Está uno curado de espantos, pero don Federico Trillo se empeña en dejarme boquiabierto, estupefacto y turulato. Tras verle jalear las maldades de Aznar ante la Comisión del 11-M, con el tupé recrecido a su cota máxima, la tele ofreció imágenes de la gran batalla de Perejil y precisé dos valium y un chorrito de absenta para conciliar el sueño. Mi señora se asustó al oírme clamar a grandes voces: ¡Lepanto!, ¡Austerlitz!, ¡Normandía!, ¡Vivapaña!, y se ofreció a preparármelo. Una santa, les digo.

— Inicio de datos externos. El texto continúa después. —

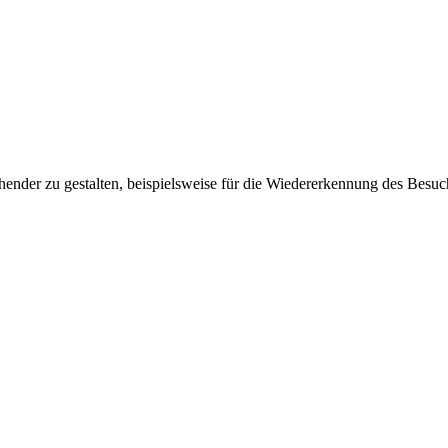
ender zu gestalten, beispielsweise für die Wiedererkennung des Besuc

Al alba, con fuerte viento de Levante. Hay que ver el temblor de la cámara con la que nuestros gloriosos soldados inmortalizaron su hazaña. Increíble el coraje de los fieros legionarios, armados hasta los dientes y con cintas reflectantes para no atizarse un tiro entre ellos (un riesgo añadido al de escachifollarse una pata al bajar del helicóptero), cuando interrogaban a un marroquí inerme y con más hambre que Carpanta. ¿Qué demonios preguntaban, visto que por allí no había más seres vivos que seis moritos y tres cabras? Qué sensación de guerra fetén da ver a los prisioneros encapuchados. Como los marines en Irak, oiga. Lo de las vejaciones sexuales lo debieron dejar para las cabras.

Daba gozo verlos. Después de Flandes no hay cosa igual. Eso, y el glorioso combate contra el terrorismo universal, fue lo que nos sacó en su día del rincón de la Historia. Menos mal que hemos vuelto al rincón y que Trillo y su señorito gozan del descanso que tan bravamente se ganaron.